In Brief

This Week’s Hot Reads: July 21, 2014

This week, a true-life crime drama set in a famous French vineyard, an impressive debut, and a refreshing spin on the supernatural thriller.

Shadows in the Vineyard: The True Story of the Plot to Poison the World’s Greatest Wine by Maximillian Potter

In his camouflaged lair in the middle of the woods, a career criminal stirs in the dead of night to assemble his tools for a risky but potentially lucrative hit. The target, though, is not a person, but a grape. Shadows in the Vineyard, by Maximillian Potter, a contributor to Vanity Fair and the senior media adviser to the governor of Colorado, tells the dramatic story of a crime saga that played out several years ago in a few acres of the most fruitful wine country in the world, France’s Domaine de le Romanée-Conti. In 2010, a man under mysterious motives threatened to poison a priceless plot of the most rare and valuable grapevines in the world if he didn’t receive a million-Euro ransom, and then followed through when the money was not paid. The story here is a gripping crime drama more creative than most procedurals, and Potter does excellent working in fleshing out both the involved players and the historical context of the Burgundy region and its oenophiles.

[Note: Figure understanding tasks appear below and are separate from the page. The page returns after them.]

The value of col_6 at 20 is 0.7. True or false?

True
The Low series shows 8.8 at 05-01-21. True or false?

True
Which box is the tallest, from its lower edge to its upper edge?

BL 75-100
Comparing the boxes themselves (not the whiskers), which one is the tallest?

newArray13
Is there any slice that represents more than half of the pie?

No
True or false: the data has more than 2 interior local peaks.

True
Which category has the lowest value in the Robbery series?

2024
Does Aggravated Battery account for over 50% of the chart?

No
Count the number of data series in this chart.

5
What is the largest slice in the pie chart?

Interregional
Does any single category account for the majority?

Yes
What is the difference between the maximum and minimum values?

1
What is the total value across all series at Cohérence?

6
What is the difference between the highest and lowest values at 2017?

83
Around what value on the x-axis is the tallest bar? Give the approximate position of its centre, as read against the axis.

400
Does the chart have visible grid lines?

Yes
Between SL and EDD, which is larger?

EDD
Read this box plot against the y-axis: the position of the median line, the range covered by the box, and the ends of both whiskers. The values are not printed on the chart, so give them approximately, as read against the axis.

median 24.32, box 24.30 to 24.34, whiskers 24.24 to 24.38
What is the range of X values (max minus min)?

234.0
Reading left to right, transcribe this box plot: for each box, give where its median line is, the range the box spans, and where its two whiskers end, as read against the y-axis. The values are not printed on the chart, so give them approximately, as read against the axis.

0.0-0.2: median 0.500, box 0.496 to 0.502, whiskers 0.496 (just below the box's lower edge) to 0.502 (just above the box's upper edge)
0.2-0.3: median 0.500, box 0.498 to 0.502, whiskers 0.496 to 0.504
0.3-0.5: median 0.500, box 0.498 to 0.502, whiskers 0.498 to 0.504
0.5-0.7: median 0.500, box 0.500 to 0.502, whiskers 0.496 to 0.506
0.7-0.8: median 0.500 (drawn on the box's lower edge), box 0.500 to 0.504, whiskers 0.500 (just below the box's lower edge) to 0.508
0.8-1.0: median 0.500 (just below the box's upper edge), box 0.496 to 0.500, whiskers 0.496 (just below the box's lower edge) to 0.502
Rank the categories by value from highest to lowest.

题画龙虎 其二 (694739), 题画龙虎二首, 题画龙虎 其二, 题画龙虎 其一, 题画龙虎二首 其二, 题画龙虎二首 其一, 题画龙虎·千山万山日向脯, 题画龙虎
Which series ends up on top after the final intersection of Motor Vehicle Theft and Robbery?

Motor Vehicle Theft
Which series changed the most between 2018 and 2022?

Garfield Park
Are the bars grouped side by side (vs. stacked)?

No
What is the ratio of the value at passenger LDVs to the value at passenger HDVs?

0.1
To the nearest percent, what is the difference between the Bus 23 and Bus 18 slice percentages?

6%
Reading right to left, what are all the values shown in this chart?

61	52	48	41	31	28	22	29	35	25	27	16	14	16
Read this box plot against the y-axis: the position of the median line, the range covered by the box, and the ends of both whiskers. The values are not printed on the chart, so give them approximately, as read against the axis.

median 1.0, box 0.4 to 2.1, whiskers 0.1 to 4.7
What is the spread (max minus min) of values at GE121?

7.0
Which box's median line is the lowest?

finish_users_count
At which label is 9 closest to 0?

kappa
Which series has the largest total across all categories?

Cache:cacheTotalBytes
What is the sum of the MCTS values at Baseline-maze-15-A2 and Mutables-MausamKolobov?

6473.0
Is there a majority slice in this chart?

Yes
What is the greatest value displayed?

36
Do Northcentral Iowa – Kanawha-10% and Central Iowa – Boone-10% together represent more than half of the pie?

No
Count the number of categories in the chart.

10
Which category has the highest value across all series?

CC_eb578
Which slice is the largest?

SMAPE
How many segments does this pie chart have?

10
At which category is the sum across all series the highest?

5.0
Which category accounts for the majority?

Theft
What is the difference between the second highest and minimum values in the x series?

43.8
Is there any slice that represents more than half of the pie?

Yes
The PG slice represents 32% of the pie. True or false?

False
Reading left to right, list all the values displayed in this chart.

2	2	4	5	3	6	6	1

If he is occasionally guilty of over-writing (“No one understands the contours of a parcel of vines better than its vigneron …The way a husband understands the curves and mysteries of his beloved’s form”) he is only matching the tenor of the frequently silly wine-writing field, in which a glass of red liquid might be called “insouciant” or “pugnacious.” There is a good story here, but what might interest readers even more in the examination of the strange culture of wine collecting.

A Brave Man Seven Storeys TallBy Will Chancellor

To compare a debut novel to Infinite Jest is likely either too flippant or too generous, but consider the bona fides of Owen Burr, protagonist of Will Chancellor’s wonderful debut novel A Brave Man Seven Storeys Tall: a young man preternaturally gifted in a sport favored by the elite prep school set (in this case water polo rather than tennis,) the child of one deceased parent and one cerebral academic, devilishly smart but also plagued by various strains of existential reservations and doubt about his place in the world. When Owen, a 6-foot-8 phenom of an athlete, loses one of his eyes and all of his Olympic potential in a freak accident, he absconds to Berlin to make it as an artist, despite having no real talent, and less practice. His father, a professor of classics at Stanford, sets out to recover his son from the shady set into which he eventually stumbles, his immense size and indefatigable gameness making him a natural lightning rod for those who might use him for their own devices. The allusions to Odysseus and Telemachus are more than implied; Owen carries with him his father’s copies of the Iliad and Odyssey. The term readability is often used backhandedly to describe unchallenging prose or cheap plotting, but real “readability,” the kind in which the reader finds his brain tethered to the page and drawn along as if in a current, is much more rare. Chancellor achieves the trick by striking a perfect balance between active plotting, heady prose, and plenty of grist for a “novel of ideas” all while poking fun, or real barbs, at large artistic ideas themselves. This debut, more than merely promising, is one of the best of the year.

The String DiariesBy Stephen Lloyd Jones

For the first several chapters of The String Diaries, the first novel from UK writer Stephen Lloyd Jones, the book presents itself as a frenetic and layered, if somewhat conventional, thriller: In the present day, a woman named Hannah speeds through a dark Welsh night with her husband bleeding out from two grievous wounds in the passenger seat, their daughter in the back, an unnamed but priceless parcel in the trunk. Meanwhile, in 1979, a professor at Oxford gets into a high-speed chase of his own, pursing a young woman and her mother who seem to be guarding a deeper secret along with their secret identities. Soon, though, Jones reveals, with a refreshingly restrained hand, an original element of the supernatural, drawing on Hungarian folklore. We learn of a race of not-quite-immortal shape-shifters able to impersonate other humans, and how we once coexisted, until one of their number, a boy with the clearly evil name of Jakob, becomes enamored with a human girl. When he fails to claim her as his own, he proceeds to stalk her female descendents down through the years (the “string diaries” being the passed-down collection of advice on how to detect and avoid him.) There is plenty of lively action here, and some good suspense, even if the plot fizzles somewhat and the adverbs become oppressive. Perhaps most laudable is the fortitude Jones displays in allowing his women to claim the lion’s share of the heroics.